Exploring governance mechanisms, collaborative processes and main challenges in short food supply chains: the case of Turkey
- Short food supply chains,
- local food systems,
- collaborative governance,
- alternative food networks,
- governance challenges
Copyright (c) 2020 Yaprak Kurtsal, Emel Karakaya Ayalp, Davide Viaggi
This work is licensed under a Creative Commons Attribution 4.0 International License.

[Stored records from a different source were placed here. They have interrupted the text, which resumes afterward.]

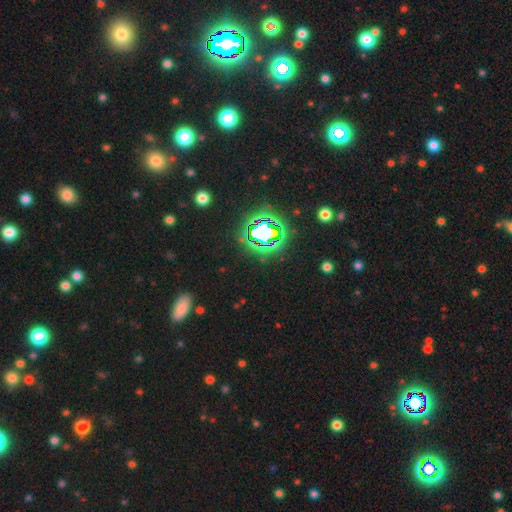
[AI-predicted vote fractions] smooth_or_featured: star or artifact (p=0.75) [alt: smooth p=0.17]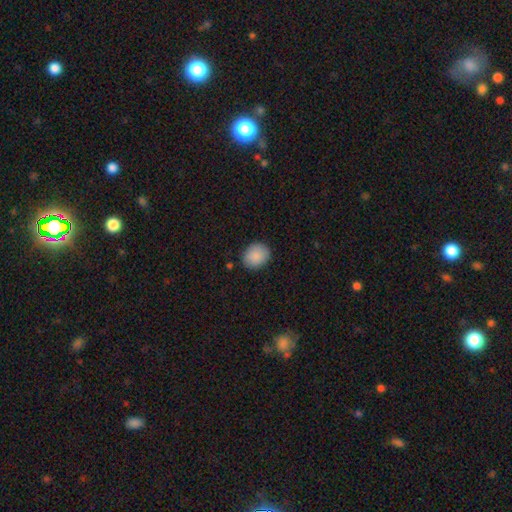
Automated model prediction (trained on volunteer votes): A smooth galaxy with no disk features (89%) that is round (59%).

Vote fractions:
- Smooth or featured? smooth: 89% / star or artifact: 7% / featured or disk: 4%
- How rounded? round: 59% / in between: 40% / cigar-shaped: 1%
- Merging? none: 86% / minor disturbance: 11% / major disturbance: 2% / merger: 1%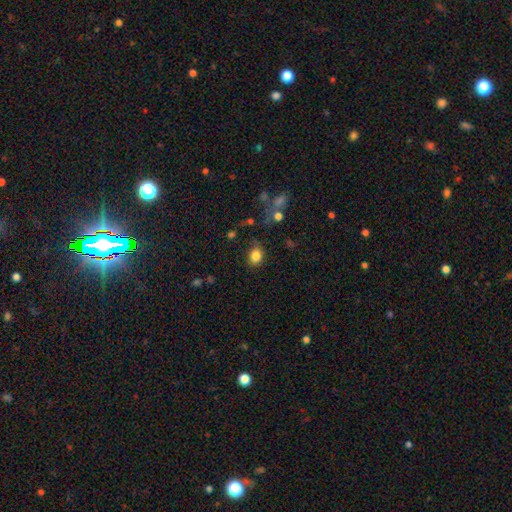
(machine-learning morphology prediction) This is clearly a smooth galaxy (84%). How rounded: possibly in between (55%). Merging: likely none (79%).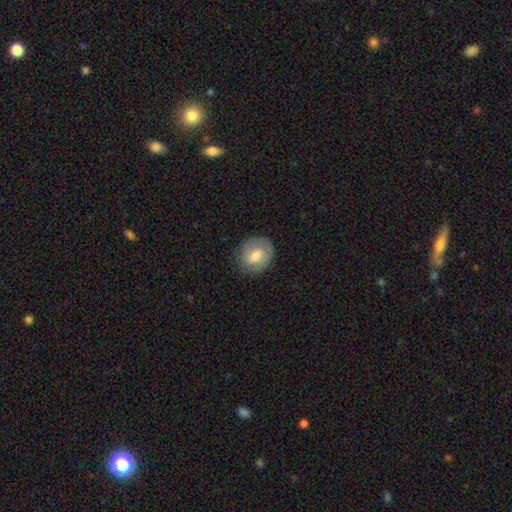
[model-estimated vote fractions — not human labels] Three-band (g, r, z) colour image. It shows a smooth galaxy with no disk features (63%) that is round (67%). Merging: none (77%).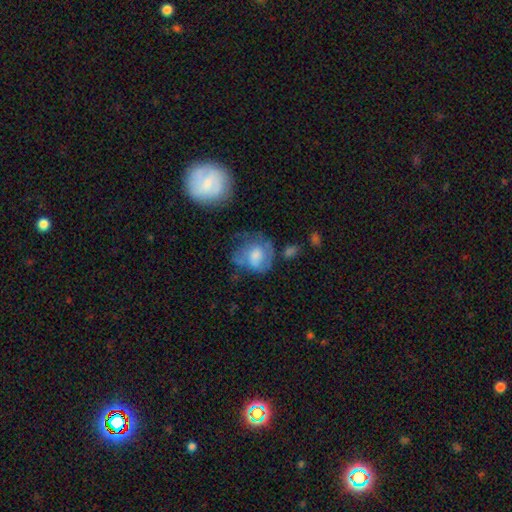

There is a growing scientific interest and public debate on the potential contributions that Local Food Systems (LFS) and Short Food Supply Chains (SFSCs) can make towards overcoming sustainability challenges and creating societal impact. In the case of Turkey, where local agricultural systems are particularly vulnerable, lacking of resilience and innovative capacity, understanding the governance mechanisms of SFSCs would have strong implications for policy making. To this end, our aim in this study is to explore the mechanisms through which civil society driven SFSCs are governed in the city of Izmir (Turkey), referring to the actors involved in the process, institutional frameworks that are adopted and challenges experienced, that could inform policy discussions towards establishing more sustainable local food systems. In this direction, the questions we aim to answer are: (1) what are the mechanisms through which community level SFSCs are initiated and governed, (2) how collaboration takes place within these groups and through which processes, and finally (3) what the outcomes of these processes are, with respect to individual, community and local impacts experienced on the ground, and challenges associated with them. We use a descriptive case study methodology, to study seven SFSC initiatives (four food community networks, two farmers’ markets and a local shop) in the city of Izmir; and collect data through qualitative semi-structured in-depth interviews (41 with producers, 32 with consumers, 11 with coordinators and 5 with experts). Our findings suggest that different mechanisms are at play within our cases, depending on aspects including their governing structures and their way and purpose of operation. While farmers had difficulties relying solely on their income from these initiatives for their livelihoods, organizational challenges experienced by food communities were mainly related to difficulties associated to managing tasks on a voluntary basis. Moreover, arriving at a shared understanding about mutual goals, in addition to finding a way to include stakeholders in the process, were among the most prevalent challenges of all initiatives.